A few years ago, Chad Sommer, 41, a long-time athlete from Chicago, thought he'd make an "official" investment in his health. To start, he bought a basic Polar heart rate monitor ($70).
This gadget - which many fitness buffs deem the "gateway drug" - soon led him to try several different workout-tracking apps and software programs.
After several weeks of recording the data without bothering to analyze it, Sommer gave up.
"It was too much of a hassle," Sommer says. And worrying about the numbers, or worse - being "married" to them - took away from the workout experience.
"Too many people are distracted and controlled by the data. I wanted to be present," Sommer says.
Liz Pulver, a landscape architect and entrepreneur in New York City, can relate. She, too, tried a few electronic exercise gadgets but found they weren't for her.

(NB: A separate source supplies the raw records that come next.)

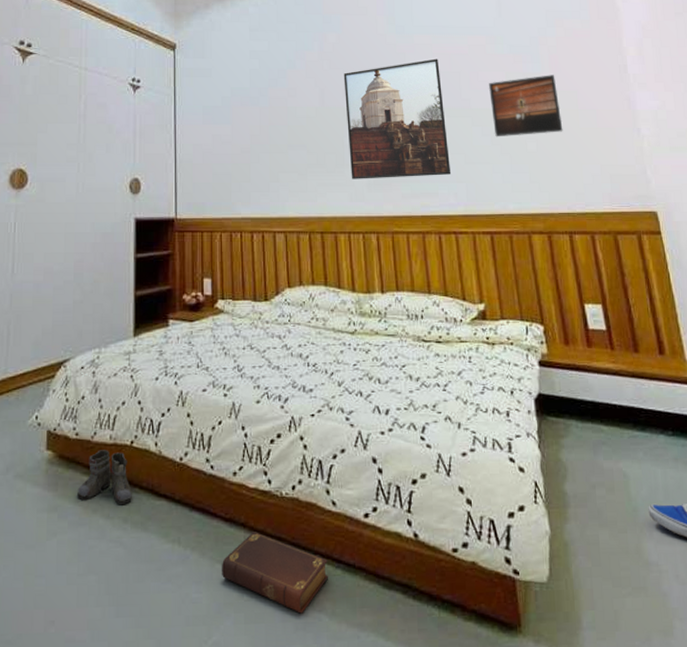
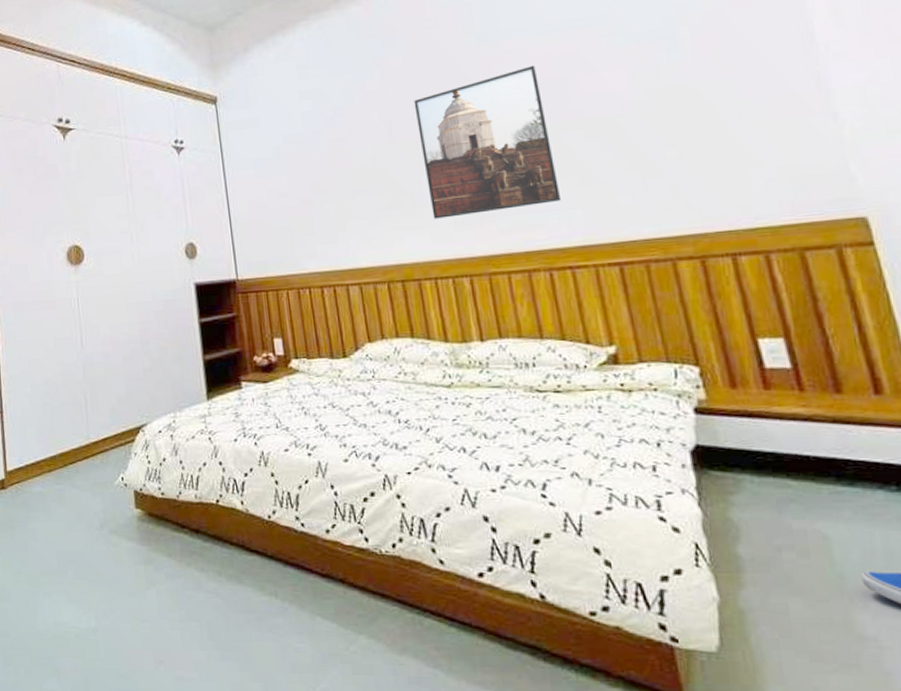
boots: present [77,450,136,505] -> none [170,508,227,560]
book: present [222,532,328,614] -> none [323,588,441,668]
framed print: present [489,75,563,137] -> none [607,61,718,150]

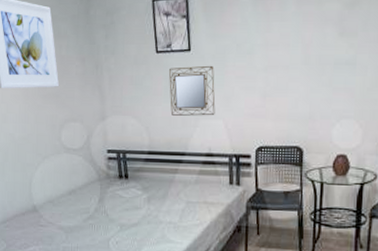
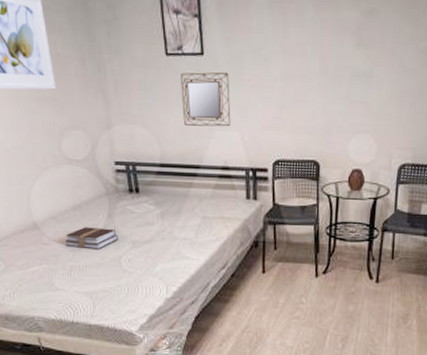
book: none [60,210,107,231] -> present [65,227,118,249]

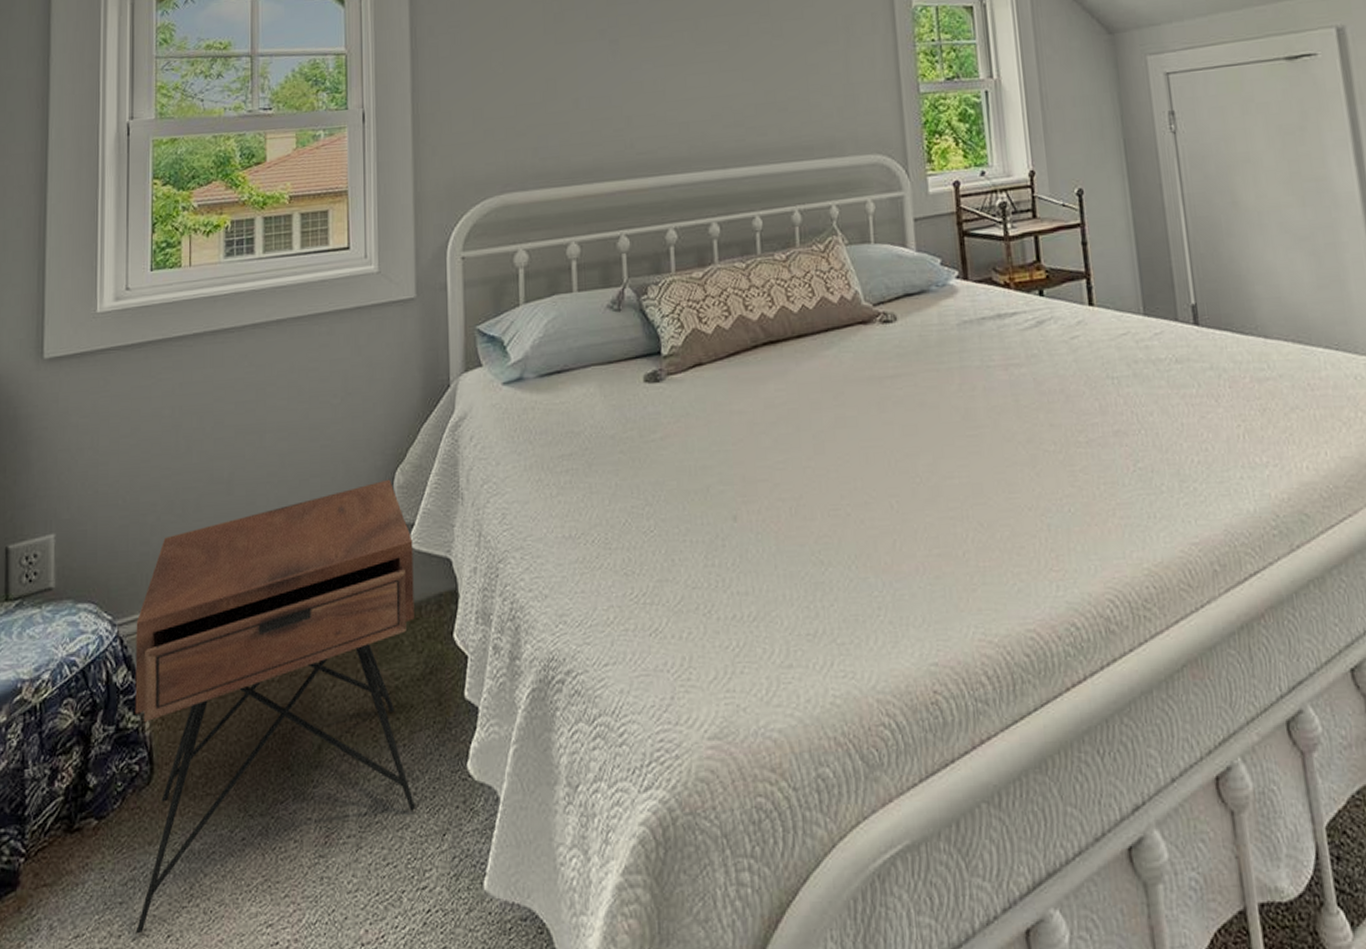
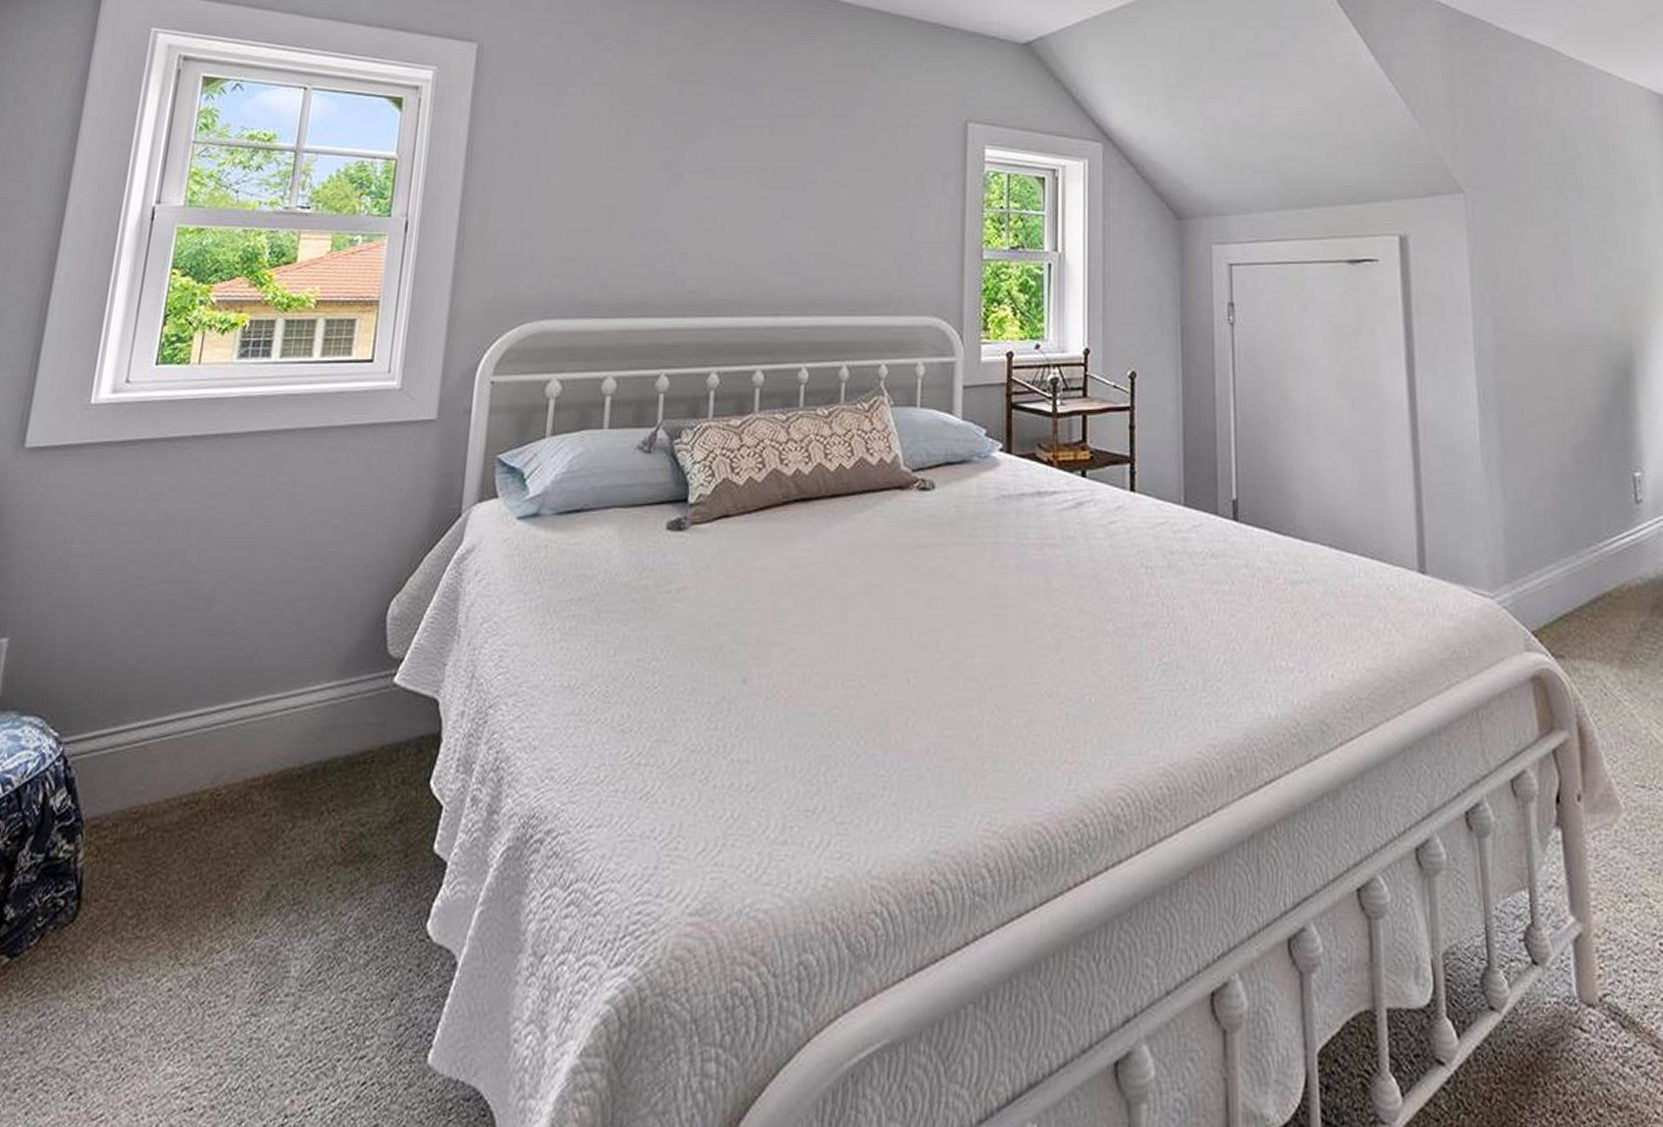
nightstand: present [135,479,416,934] -> none [33,608,400,1089]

"My life is so overscheduled and I'm so 'under the gun' all the time that I just need to unplug and take in the sounds and sights around me when I'm out running," Pulver says. "It's not like I'm training for a marathon or anything, and I found that monitoring my every move was just sort of a waste of time."
The price of the gadgets can add up. Health and wellness experts like Aimee Nicotera, former fitness director at health resort and spa operator Canyon Ranch, say that exercise enthusiasts can easily spend a few hundred dollars on the devices, which can run from $90 to $400 each.

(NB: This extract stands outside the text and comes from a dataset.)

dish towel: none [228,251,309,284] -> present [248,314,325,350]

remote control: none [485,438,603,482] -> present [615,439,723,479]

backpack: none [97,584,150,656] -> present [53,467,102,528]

That includes wristbands like the Nike FuelBand, Jawbone, and Fitbit, to GPS-equipped bike computers and everything in between. These devices can track your every move, be it in time, distance, laps, strokes, steps, hours of sleep, or calories.
The market for wearable exercise devices is now a $1 billion business and is expected to grow 24 percent with 94 million devices sold by 2018, according to Adarsh Krishnan, senior analyst at New York-based market intelligence firm ABI Research.
Still, nearly 50 percent of those who try fitness gadgets don't stick with them, says Sarah Robb O'Hagan, president of Equinox Fitness, which operates a chain of luxury gyms across the country.
Fitness buffs untether themselves from their gadgets for many reasons. Often the device doesn't meet user expectations or is limited in what it can do. Users may feel the devices aren't accurate or haven't had a lasting impact. And sometimes, the novelty simply wears off.
"Two of my Nike devices ($200) died in less than three months," says Yeida Perez, a New York City-based dermatological assistant. "And I gave up on the Fitbit Flex ($100) because it kept going into sleep mode when I was boxing."